Hi all, I’m working on a project that involves taking a global climate dataset like CIL Global Downscaled Projections on Microsoft Planetary Computer for example, calculating climate indicators, and running an ensemble analysis for a few thousand points to support climate scenario analysis.
Input: list of lat Lon
Output: for each point, a few climate indicators in 1-2 scenarios, 10,50,90th percentile etc for a few time periods
Right now, I’m struggling to find a scalable solution that works for more than a few dozen lat-lon points - which still takes hours using dask and ~400gb of worker memory available to me. Obviously, I understand that climate data service providers are doing exactly this and charging a fortune for it but is there a way to achieve similar results without massive cloud resources?
If you’ve tackled similar problems—whether through cloud-based parallelization, optimized data pipelines, or efficient sampling methods—I’d love to hear your insights.
Your use-case has a lot of similarities to the analysis run by Oriana Chegwidden at CarbonPlan in GitHub - carbonplan/extreme-heat: data and analysis on extreme heat under a changing climate, so you may find some useful insights there.
As you may know, the chunking of the input datasets will strongly impact the memory usage and time for the workflow. The CIL dataset is an intermediate chunking scheme data (chunks are (365, 360, 360) in (time, lat, lon)), which is meant to work reasonably ok for both time series and spatial analysis. The intermediate chunking scheme means more data will need to be fetched for time series analysis, which will also impact time for workflows especially if you are far from the data location for Planetary Computer (West Europe IIRC). CarbonPlan’s downscaled data is a bit more oriented towards time series analysis (chunks are (2600, 72, 144) in (time, lat, lon). I think there also may be a version of the data that has all time points in a single chunk on Planetary Computer, which would be best suited for your workflow if your computational environment is close to the data (@norlandrhagen may remember more).
If you are using a non-cloud optimized file format like NetCDF (e.g., the NASA NEX downscaled dataset), you can reduce memory usage and time by temporarily creating an ARCO version with time-series optimized chunking or virtualizing the data (e.g., How we’re making it easier to work with open climate data – CarbonPlan).

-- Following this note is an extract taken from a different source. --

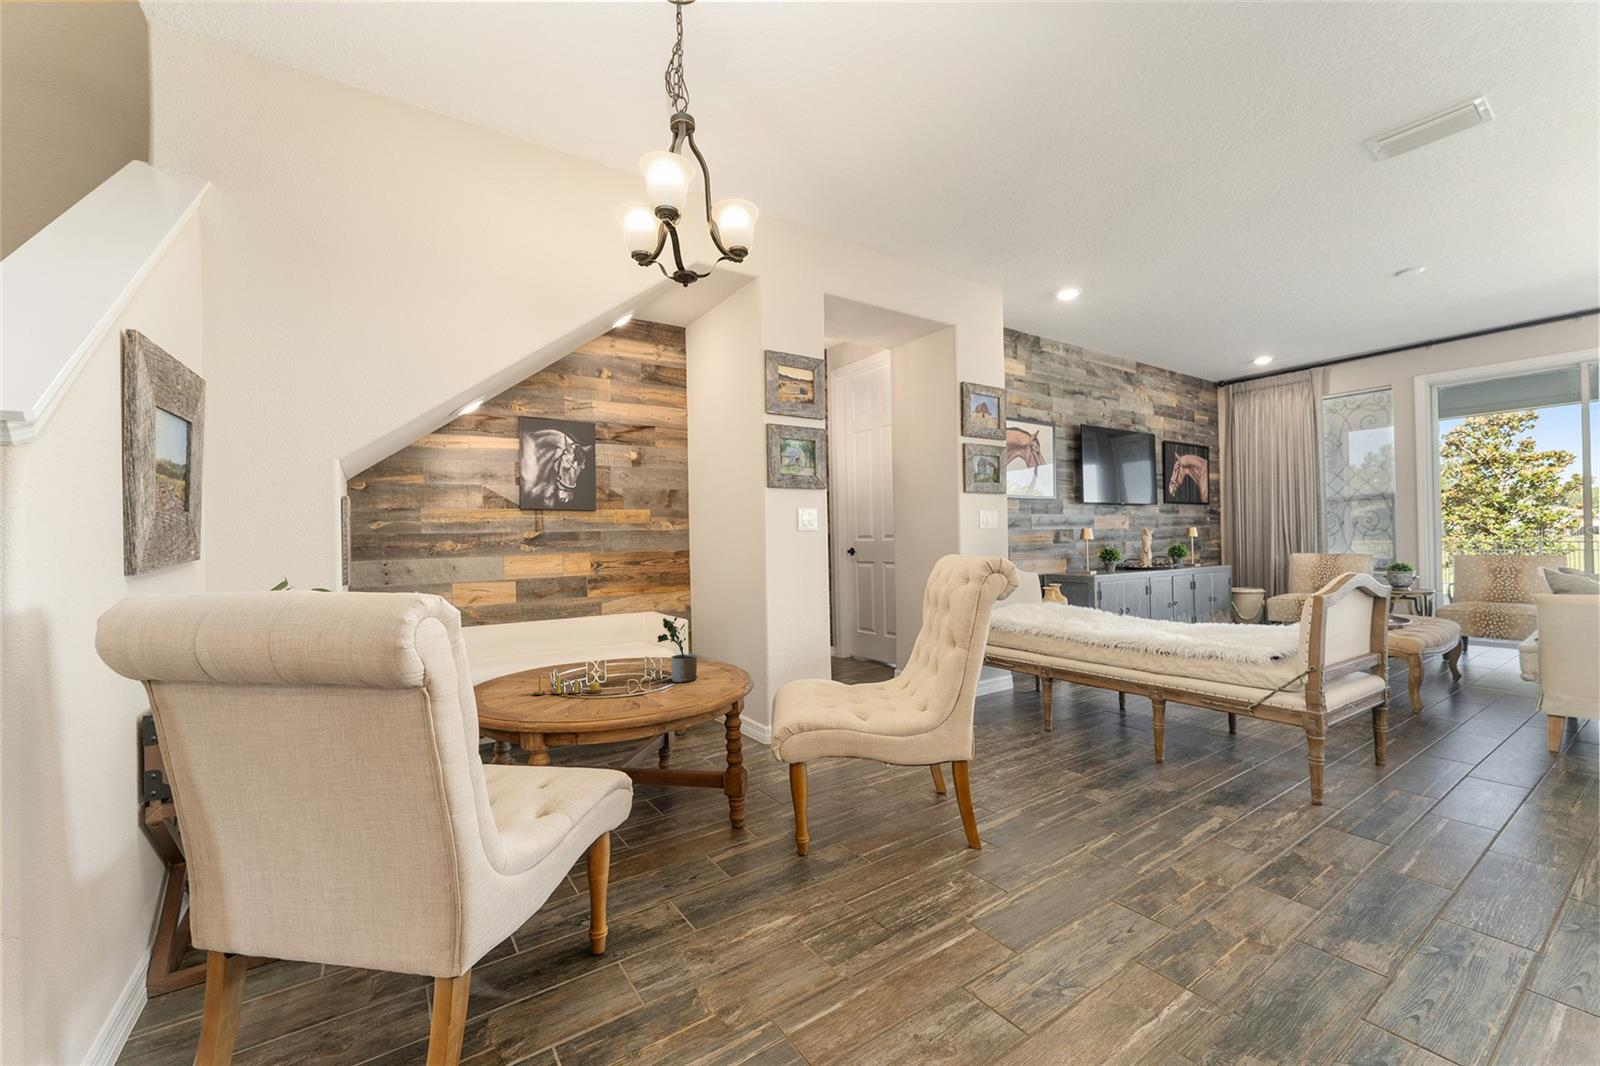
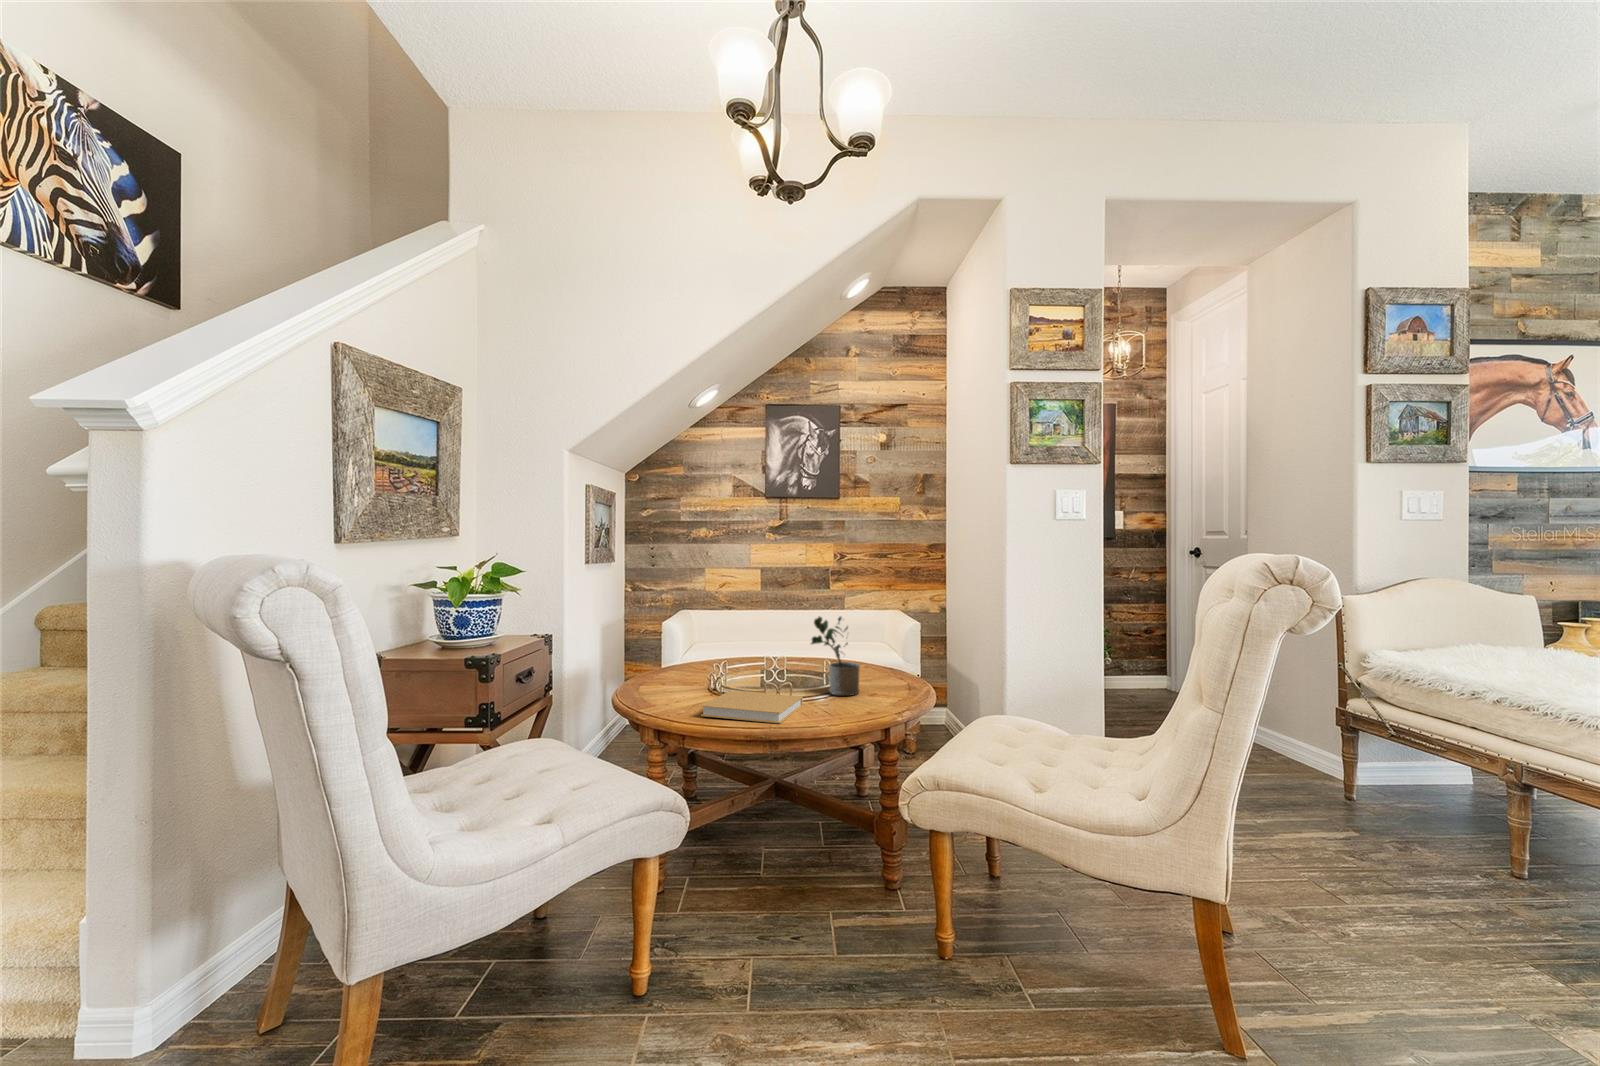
candle: present [533,674,602,695] -> none [688,665,751,694]
book: none [590,686,666,714] -> present [701,691,803,723]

The developers at Coiled (and maybe Earthmover?) have been devoting time to improving performance of Dask and Xarray for this type of workflow. Patrick Höfler will be giving a showcase talk in April on these improvements, but in general it’s worthwhile using new releases of Xarray and Dask.
Hours and 400GB of memory sounds rough
Perhaps if you don’t get enough feedback on your problem in this thread we could dive into your code during one of the Pangeo community meetings where no showcase is scheduled. Working towards accessible and meaningful analyses without massive cloud resources is a good description of why those meetings exist 
2 Likes
In addition to Max’s excellent reply, the details of this operation ^ really matter. What is a “time period”? Can you write a minimal example that replicated details like input chunk sizes and a rough version of the calculation?
2 Likes
Hi Deepak,
I’ve been trying to follow and apply the examples given by PAVICS to access, subset, create indices and ensemble the data, but using different datasets – albeit without understanding chunking and rechunking concepts very well, to be honest.
The time periods I am trying to average over are 10-30 year periods from daily data, so understand how that could add up.
These examples work well as written, but when trying to adapt to my use case with 100s-1000s+ of individual data points it just takes a very long time.
A minimal example would help us help you. For example use dask.array.random
to create an array of the same shape, and chunk sizes, with the right coordinates. And then add a version of the calculation you’re doing.